* [Work item]
Give the listing again exactly, skipping any pictures it holds.

* [Material to process]
▼

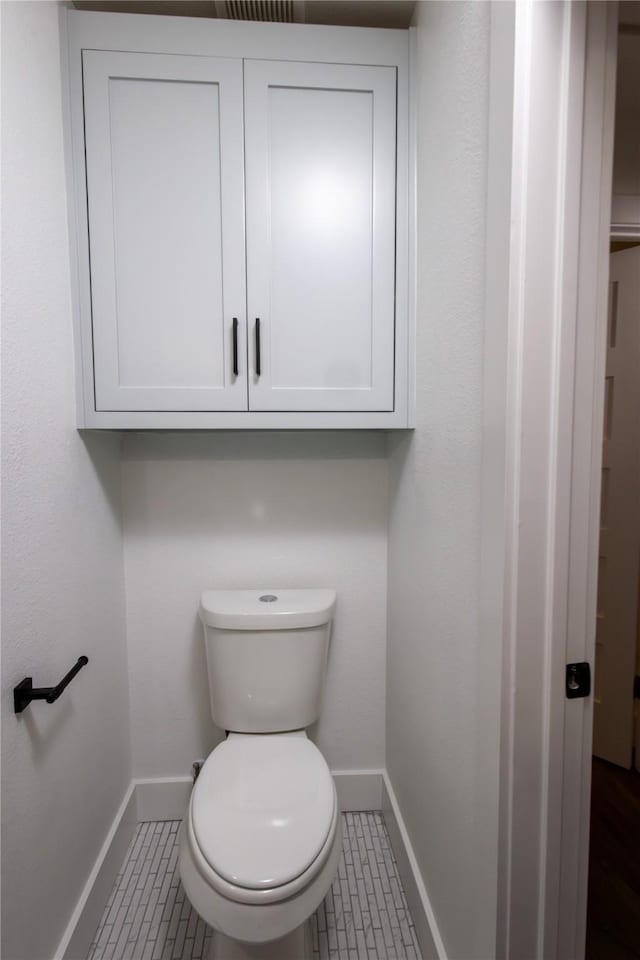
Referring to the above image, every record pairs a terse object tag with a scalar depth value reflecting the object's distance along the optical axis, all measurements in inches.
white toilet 36.4
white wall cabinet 47.4
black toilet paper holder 36.1
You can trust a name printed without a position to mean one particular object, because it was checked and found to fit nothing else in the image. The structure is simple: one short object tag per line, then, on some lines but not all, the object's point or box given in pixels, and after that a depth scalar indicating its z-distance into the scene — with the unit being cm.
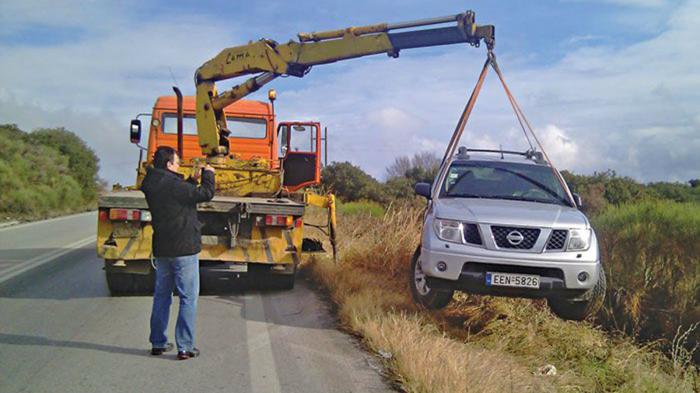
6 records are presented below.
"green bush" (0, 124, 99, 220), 2877
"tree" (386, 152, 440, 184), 2960
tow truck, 871
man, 596
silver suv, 650
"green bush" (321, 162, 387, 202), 2724
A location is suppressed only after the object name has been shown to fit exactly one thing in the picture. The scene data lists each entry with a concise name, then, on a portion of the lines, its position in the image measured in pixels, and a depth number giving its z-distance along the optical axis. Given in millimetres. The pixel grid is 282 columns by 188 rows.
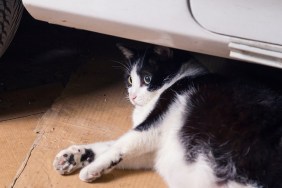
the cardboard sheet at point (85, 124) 1174
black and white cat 977
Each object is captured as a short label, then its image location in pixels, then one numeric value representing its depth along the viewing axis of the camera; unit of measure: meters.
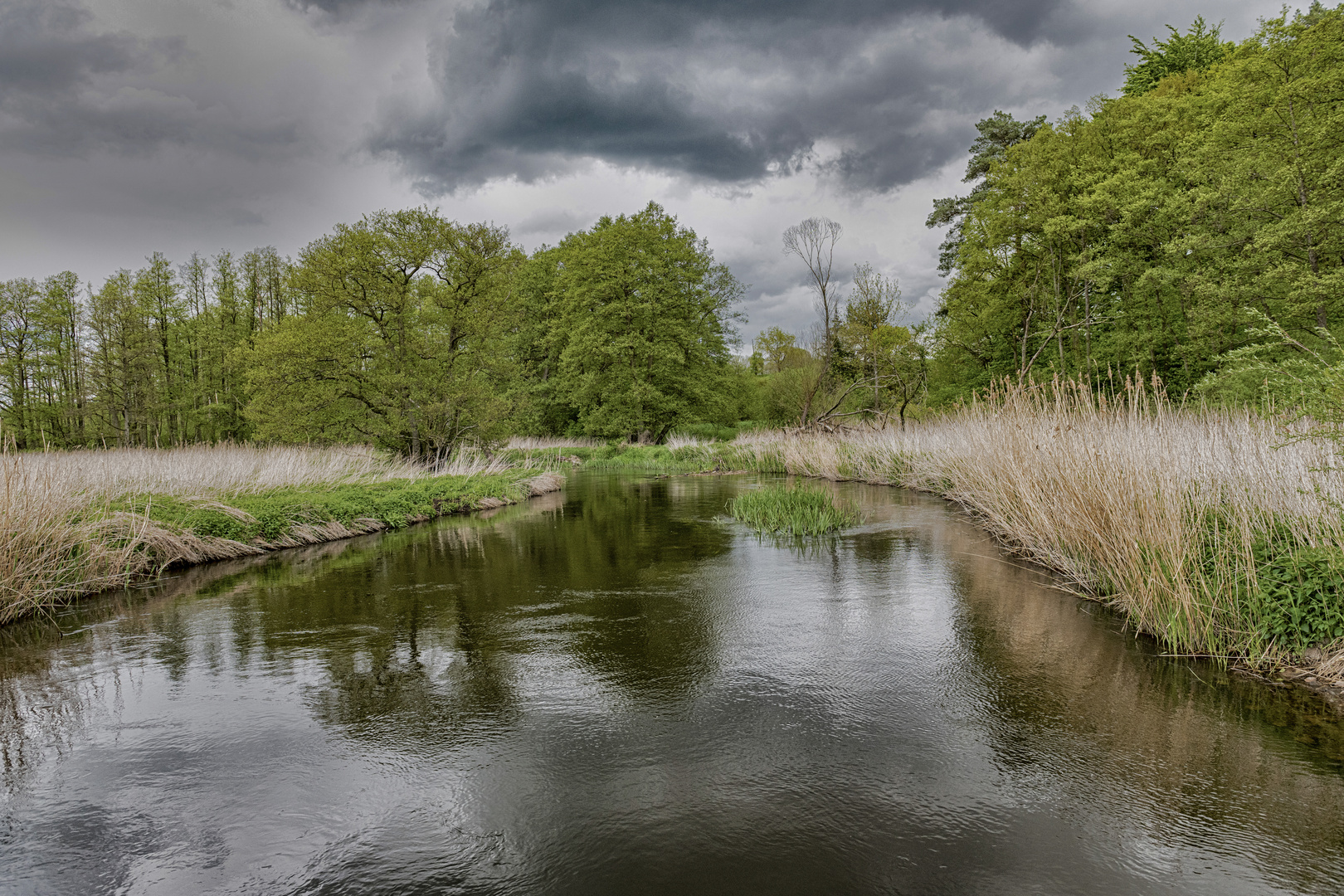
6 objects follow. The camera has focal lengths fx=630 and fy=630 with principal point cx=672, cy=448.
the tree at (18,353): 30.42
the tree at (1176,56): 26.30
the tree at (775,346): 55.56
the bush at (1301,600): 4.09
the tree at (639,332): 34.28
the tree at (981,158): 31.92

▲

* [Written reply]
Referring to the above image, every record pairs a terse object tag with a scalar depth value reflecting the object's distance along the optical axis, all measurements in inches.
white toilet 36.4
white wall cabinet 47.4
black toilet paper holder 36.1
You can trust a name printed without a position to mean one particular object, because it was checked and found to fit nothing else in the image. The structure is simple: one short object tag per line, then, on some lines but not all, the object's point or box given in pixels, and after that a depth scalar indicating its z-distance into the scene — with the unit being cm.
6 records are presented below.
"green bush" (0, 124, 99, 220), 2877
"tree" (386, 152, 440, 184), 2960
tow truck, 871
man, 596
silver suv, 650
"green bush" (321, 162, 387, 202), 2724
A location is suppressed only after the object name has been shown to fit exactly one thing in the picture. The scene data lists each entry with a concise name, then, on a portion of the lines, its position in the image measured in pixels, and a depth number giving its z-distance along the optical axis. Given in millimetres. The pixel grid is 282 columns by 188 rows.
the cardboard sheet at point (85, 124) 1174
black and white cat 977
Each object is captured as a short label, then its image location in pixels, then one numeric value representing its depth along the viewing axis of the camera; unit of measure: meters.
6 objects follow. The camera has focal lengths fx=630 and fy=630 with principal point cx=672, cy=448.
the tree at (18,353): 30.42
the tree at (1176,56): 26.30
the tree at (775,346): 55.56
the bush at (1301,600): 4.09
the tree at (639,332): 34.28
the tree at (981,158): 31.92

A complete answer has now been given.